• _Excerpts from a dataset_
★ ★ ★

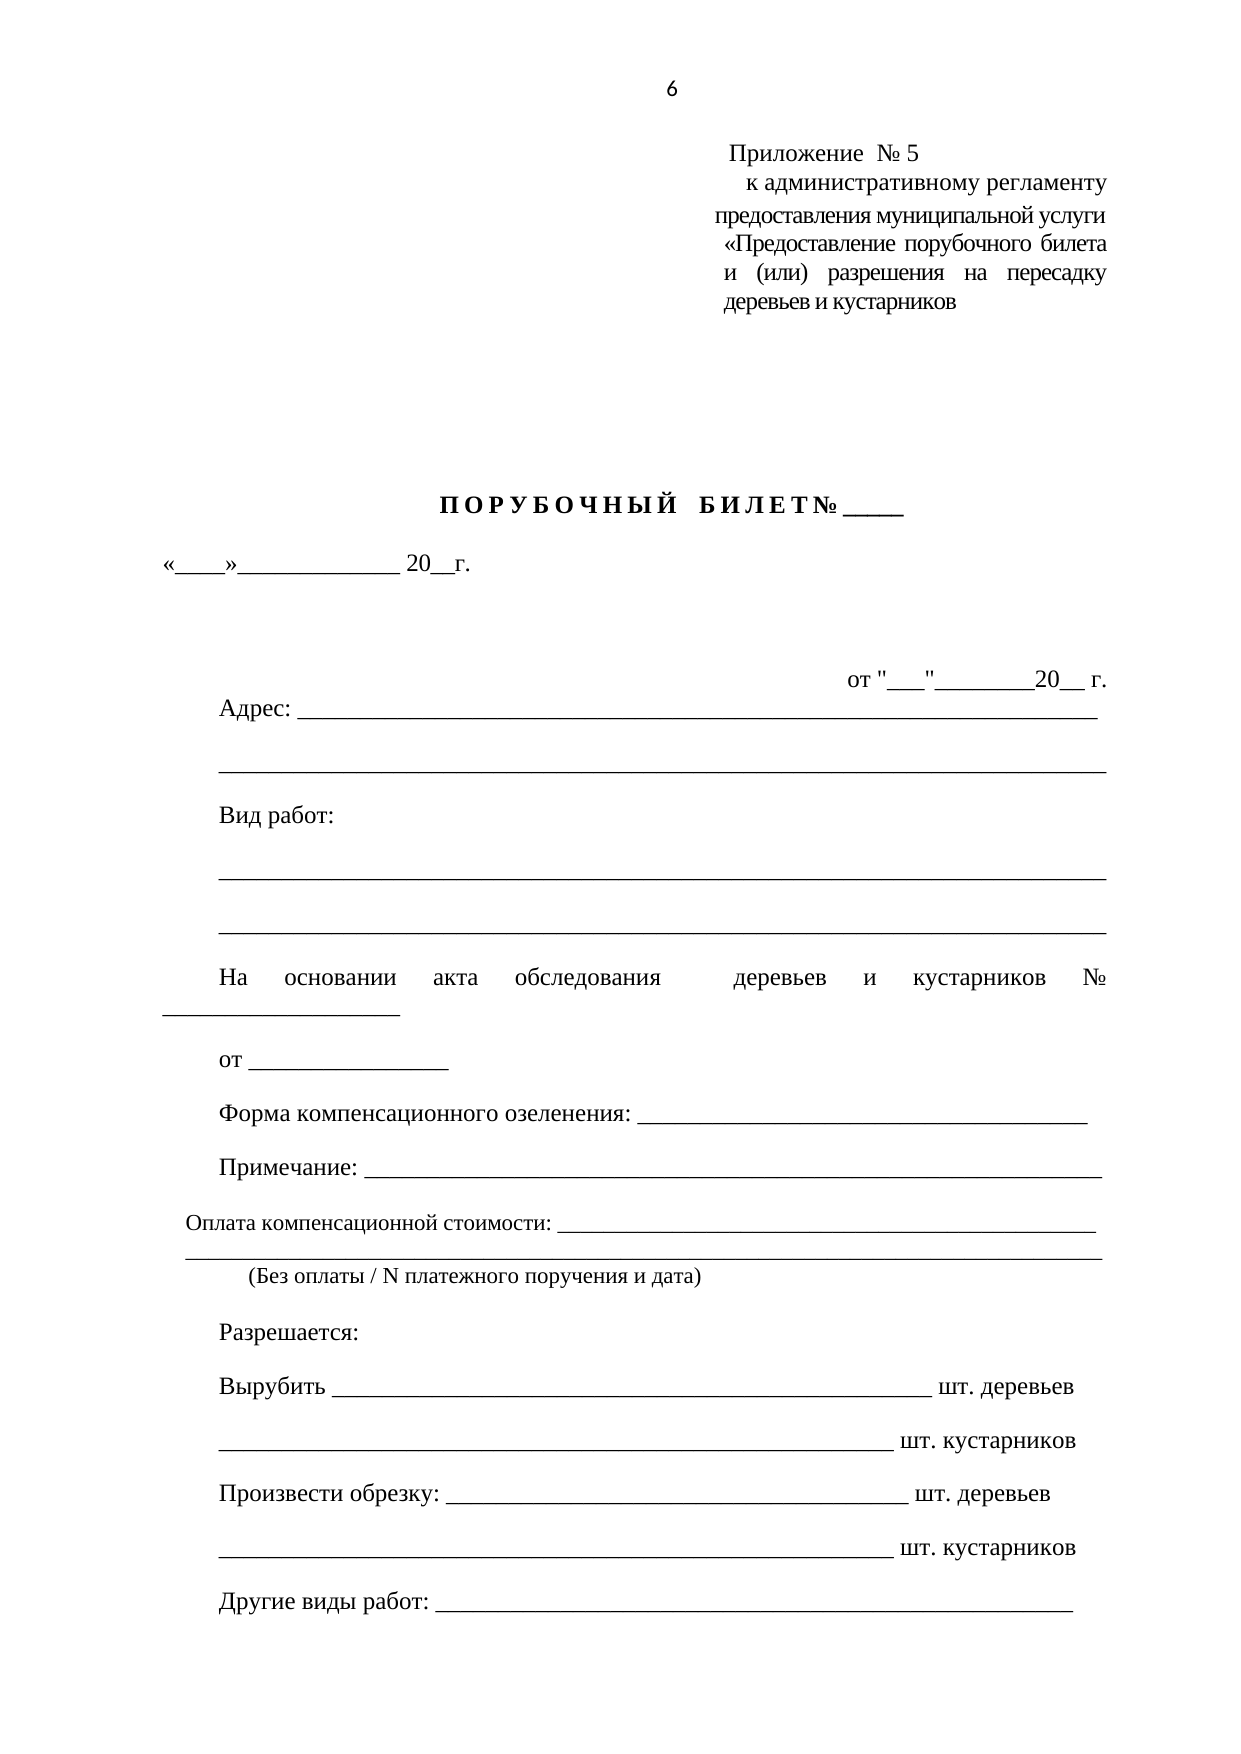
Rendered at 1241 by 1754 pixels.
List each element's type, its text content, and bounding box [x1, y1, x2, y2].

text _______________________________________________________________________ [162, 854, 1107, 883]
text _______________________________________________________________________ [162, 747, 1107, 776]
text предоставления муниципальной услуги [635, 200, 1107, 228]
text ______________________________________________________ шт. кустарников [162, 1425, 1107, 1453]
text Оплата компенсационной стоимости: _______________________________________________ [162, 1209, 1107, 1236]
text Адрес: ________________________________________________________________ [162, 693, 1107, 722]
text «Предоставление порубочного билета и (или) разрешения на пересадку деревьев и кустарников [723, 228, 1107, 315]
text к административному регламенту [635, 167, 1107, 195]
text Форма компенсационного озеленения: ____________________________________ [162, 1098, 1107, 1127]
text На основании акта обследования деревьев и кустарников № ___________________ [162, 962, 1107, 1019]
text (Без оплаты / N платежного поручения и дата) [162, 1262, 1107, 1288]
text «____»_____________ 20__г. [162, 548, 1107, 577]
text П О Р У Б О Ч Н Ы Й Б И Л Е Т № _____ [162, 491, 1107, 519]
text Разрешается: [162, 1317, 1107, 1346]
text Произвести обрезку: _____________________________________ шт. деревьев [162, 1478, 1107, 1507]
text от ________________ [162, 1044, 1107, 1073]
text Примечание: ___________________________________________________________ [162, 1152, 1107, 1181]
text Вид работ: [162, 801, 1107, 829]
text _______________________________________________________________________ [162, 908, 1107, 937]
text Вырубить ________________________________________________ шт. деревьев [162, 1371, 1107, 1400]
text ______________________________________________________ шт. кустарников [162, 1532, 1107, 1561]
text Приложение № 5 [635, 138, 1107, 167]
text от "___"________20__ г. [162, 664, 1107, 693]
text Другие виды работ: ___________________________________________________ [162, 1586, 1107, 1615]
text ________________________________________________________________________________ [162, 1236, 1107, 1262]
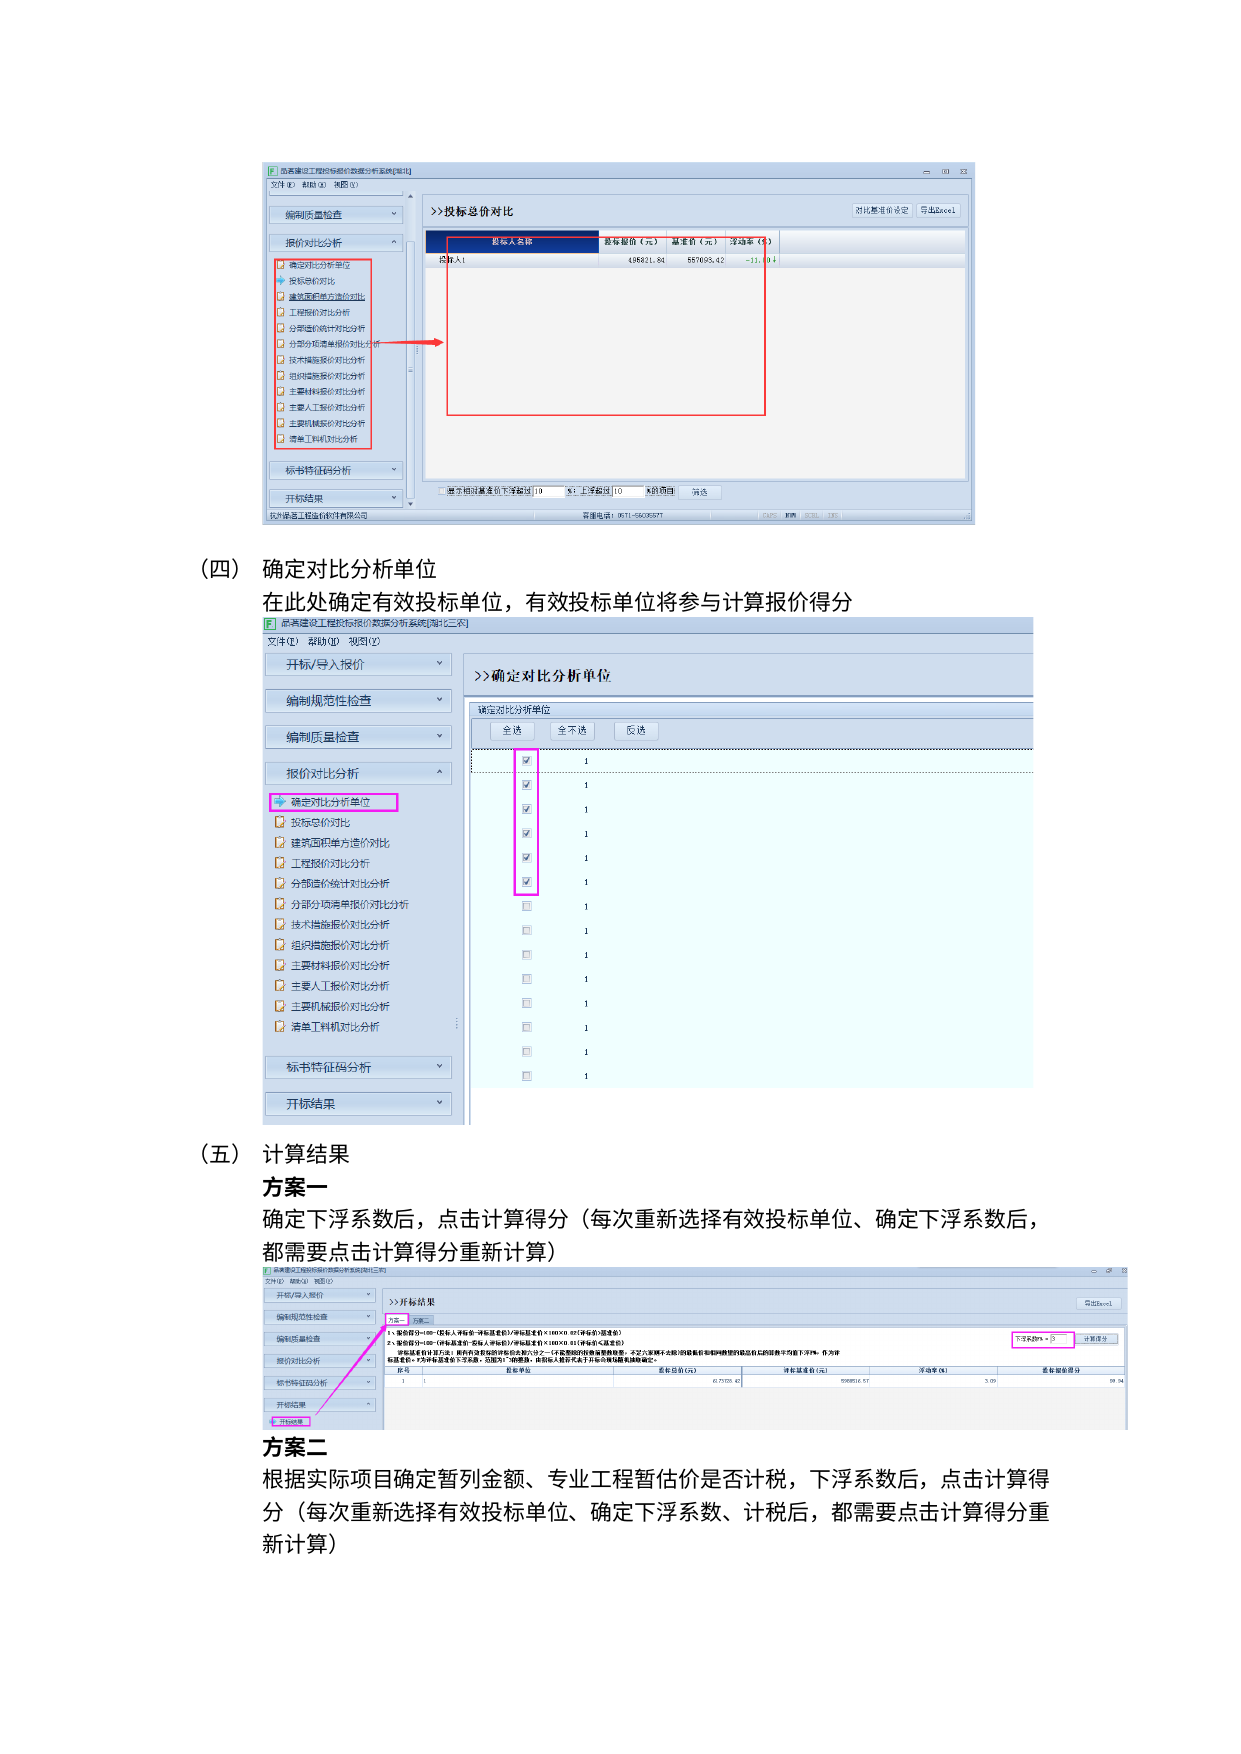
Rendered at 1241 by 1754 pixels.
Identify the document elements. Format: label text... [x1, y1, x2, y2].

★ ★ ★

• _Your objective_
An exact reprint of the records above is required, with all pictures left out.

• _Written solution_
Rendered at 1241 by 1754 pixels.
List each element's type, its text content, and bounding box [x1, y1, x2, y2].

text _______________________________________________________________________ [162, 854, 1107, 883]
text _______________________________________________________________________ [162, 747, 1107, 776]
text предоставления муниципальной услуги [635, 200, 1107, 228]
text ______________________________________________________ шт. кустарников [162, 1425, 1107, 1453]
text Оплата компенсационной стоимости: _______________________________________________ [162, 1209, 1107, 1236]
text Адрес: ________________________________________________________________ [162, 693, 1107, 722]
text «Предоставление порубочного билета и (или) разрешения на пересадку деревьев и кустарников [723, 228, 1107, 315]
text к административному регламенту [635, 167, 1107, 195]
text Форма компенсационного озеленения: ____________________________________ [162, 1098, 1107, 1127]
text На основании акта обследования деревьев и кустарников № ___________________ [162, 962, 1107, 1019]
text (Без оплаты / N платежного поручения и дата) [162, 1262, 1107, 1288]
text «____»_____________ 20__г. [162, 548, 1107, 577]
text П О Р У Б О Ч Н Ы Й Б И Л Е Т № _____ [162, 491, 1107, 519]
text Разрешается: [162, 1317, 1107, 1346]
text Произвести обрезку: _____________________________________ шт. деревьев [162, 1478, 1107, 1507]
text от ________________ [162, 1044, 1107, 1073]
text Примечание: ___________________________________________________________ [162, 1152, 1107, 1181]
text Вид работ: [162, 801, 1107, 829]
text _______________________________________________________________________ [162, 908, 1107, 937]
text Вырубить ________________________________________________ шт. деревьев [162, 1371, 1107, 1400]
text ______________________________________________________ шт. кустарников [162, 1532, 1107, 1561]
text Приложение № 5 [635, 138, 1107, 167]
text от "___"________20__ г. [162, 664, 1107, 693]
text Другие виды работ: ___________________________________________________ [162, 1586, 1107, 1615]
text ________________________________________________________________________________ [162, 1236, 1107, 1262]
Rendered at 1241 by 1754 pixels.
Identify the document elements. Format: label text... [x1, y1, x2, y2].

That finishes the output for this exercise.